De nombreux travaux récents en psycholinguistique (Rieben, Fayol & Perfetti, 1997) montrent que la lecture se construit par l'enfant aussi bien à travers la lecture que l'écriture et qu'elle met en jeu des mécanismes d'apprentissage portant sur un savoir complexe. Dans la littérature, plusieurs modèles développementaux décrivent l'acquisition de la langue écrite selon trois phases : logographique, alphabétique et orthographique. La succession de ces trois phases pour la lecture et l'écriture est actuellement admise par de nombreux auteurs ; par contre, le passage d'une phase à l'autre et les liens entre lecture et écriture ne sont pas vus de la même manière par tous. Par exemple, le modèle de Frith (1985) démontre la nécessité d'un va-et-vient entre lecture et écriture. Ainsi, l'enfant établit ses premiers contacts avec le monde de l'écrit en lisant des écrits dans la rue, dans son environnement familier, etc. (phase logographique). Ensuite, à travers l'écriture, l'enfant va progressivement prendre conscience de la nécessité de découper l'oral en segments phonologiques, les sons, et de leur faire correspondre des graphèmes, les lettres (phase alphabétique). Cette prise de conscience va permettre à l'enfant de déchiffrer certains mots. Ci-dessous se trouve un tableau du modèle développemental de Frith, reprenant ces trois phases de l’apprentissage de la lecture et de l’écriture.
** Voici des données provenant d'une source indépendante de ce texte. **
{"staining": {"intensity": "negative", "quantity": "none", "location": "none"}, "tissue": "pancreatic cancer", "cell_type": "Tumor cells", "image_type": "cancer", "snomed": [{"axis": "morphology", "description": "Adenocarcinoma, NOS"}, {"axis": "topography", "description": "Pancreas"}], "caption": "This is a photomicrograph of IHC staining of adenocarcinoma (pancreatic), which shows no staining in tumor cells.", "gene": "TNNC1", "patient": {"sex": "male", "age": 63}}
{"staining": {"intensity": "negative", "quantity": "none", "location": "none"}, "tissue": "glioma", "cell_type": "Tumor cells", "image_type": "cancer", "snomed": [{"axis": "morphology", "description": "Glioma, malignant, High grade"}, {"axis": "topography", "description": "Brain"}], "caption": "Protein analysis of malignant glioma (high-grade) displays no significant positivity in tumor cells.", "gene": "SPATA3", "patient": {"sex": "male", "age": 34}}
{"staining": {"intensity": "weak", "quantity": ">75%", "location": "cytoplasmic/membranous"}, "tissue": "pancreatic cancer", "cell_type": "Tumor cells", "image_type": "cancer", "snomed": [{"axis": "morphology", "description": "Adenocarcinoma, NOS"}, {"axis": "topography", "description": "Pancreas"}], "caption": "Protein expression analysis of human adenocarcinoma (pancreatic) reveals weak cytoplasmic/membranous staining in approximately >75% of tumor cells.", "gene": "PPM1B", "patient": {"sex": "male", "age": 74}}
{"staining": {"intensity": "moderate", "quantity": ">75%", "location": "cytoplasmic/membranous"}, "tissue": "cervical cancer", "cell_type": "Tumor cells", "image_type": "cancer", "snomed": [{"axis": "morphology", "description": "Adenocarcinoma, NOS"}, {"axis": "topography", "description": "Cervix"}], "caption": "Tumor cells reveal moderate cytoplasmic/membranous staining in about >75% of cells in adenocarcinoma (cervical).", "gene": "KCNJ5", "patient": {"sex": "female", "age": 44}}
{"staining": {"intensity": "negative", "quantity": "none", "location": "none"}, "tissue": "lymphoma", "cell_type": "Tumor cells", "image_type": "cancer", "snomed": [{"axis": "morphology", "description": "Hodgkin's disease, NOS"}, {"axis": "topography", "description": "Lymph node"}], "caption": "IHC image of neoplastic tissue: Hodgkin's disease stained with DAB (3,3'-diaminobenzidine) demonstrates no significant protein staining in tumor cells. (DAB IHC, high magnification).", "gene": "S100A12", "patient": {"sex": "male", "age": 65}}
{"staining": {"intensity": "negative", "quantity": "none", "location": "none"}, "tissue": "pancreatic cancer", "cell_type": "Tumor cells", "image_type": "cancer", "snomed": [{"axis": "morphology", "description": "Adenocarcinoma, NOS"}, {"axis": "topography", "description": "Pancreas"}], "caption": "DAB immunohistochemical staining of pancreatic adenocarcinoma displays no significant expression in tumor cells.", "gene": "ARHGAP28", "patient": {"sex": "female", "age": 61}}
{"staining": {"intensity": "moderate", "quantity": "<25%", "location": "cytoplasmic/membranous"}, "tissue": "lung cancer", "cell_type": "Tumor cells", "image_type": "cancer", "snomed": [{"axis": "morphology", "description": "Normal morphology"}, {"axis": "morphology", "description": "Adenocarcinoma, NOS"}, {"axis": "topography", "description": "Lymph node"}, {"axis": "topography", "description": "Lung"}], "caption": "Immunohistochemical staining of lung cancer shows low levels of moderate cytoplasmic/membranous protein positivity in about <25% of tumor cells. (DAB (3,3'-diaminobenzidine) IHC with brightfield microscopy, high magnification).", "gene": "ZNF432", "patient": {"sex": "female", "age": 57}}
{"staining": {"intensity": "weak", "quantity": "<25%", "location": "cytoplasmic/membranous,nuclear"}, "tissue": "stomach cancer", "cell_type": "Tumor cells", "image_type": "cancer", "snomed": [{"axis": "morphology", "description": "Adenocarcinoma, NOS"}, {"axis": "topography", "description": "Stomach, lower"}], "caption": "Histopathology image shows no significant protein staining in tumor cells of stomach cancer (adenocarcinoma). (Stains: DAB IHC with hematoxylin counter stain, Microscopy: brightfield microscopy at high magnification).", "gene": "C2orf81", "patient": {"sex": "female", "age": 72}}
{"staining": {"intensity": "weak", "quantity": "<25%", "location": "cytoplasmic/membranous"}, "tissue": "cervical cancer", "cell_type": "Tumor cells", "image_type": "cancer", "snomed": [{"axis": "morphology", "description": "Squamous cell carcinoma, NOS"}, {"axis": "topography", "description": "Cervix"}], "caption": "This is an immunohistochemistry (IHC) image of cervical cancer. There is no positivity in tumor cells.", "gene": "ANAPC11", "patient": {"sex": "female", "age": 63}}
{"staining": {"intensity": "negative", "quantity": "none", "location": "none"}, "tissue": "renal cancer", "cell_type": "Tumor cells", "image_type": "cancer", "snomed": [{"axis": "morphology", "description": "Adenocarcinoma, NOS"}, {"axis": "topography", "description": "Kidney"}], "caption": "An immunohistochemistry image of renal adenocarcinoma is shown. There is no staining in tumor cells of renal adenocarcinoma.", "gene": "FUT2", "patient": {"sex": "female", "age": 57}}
Figure 11 : Modèle développemental de Frith

Comme le disent Goigoux et Cèbe (2006) : « […] pour apprendre à déchiffrer, l’enfant doit mémoriser les relations entre graphèmes et phonèmes et savoir les utiliser » (p. 21). Finalement, à travers la lecture, l'enfant va se confronter aux régularités et irrégularités orthographiques de la langue écrite, et transposer ses connaissances dans l'écriture (phase orthographique). Un autre modèle, celui de Rieben et Saada-Robert (1997), sous-tend également des liens très forts entre lecture et écriture, mais présente les étapes d'une manière moins linéaire, en montrant qu'un enfant peut mobiliser dans un même moment des stratégies propres à deux ou trois phases à la fois et que la lecture et l'écriture se développent en parallèle.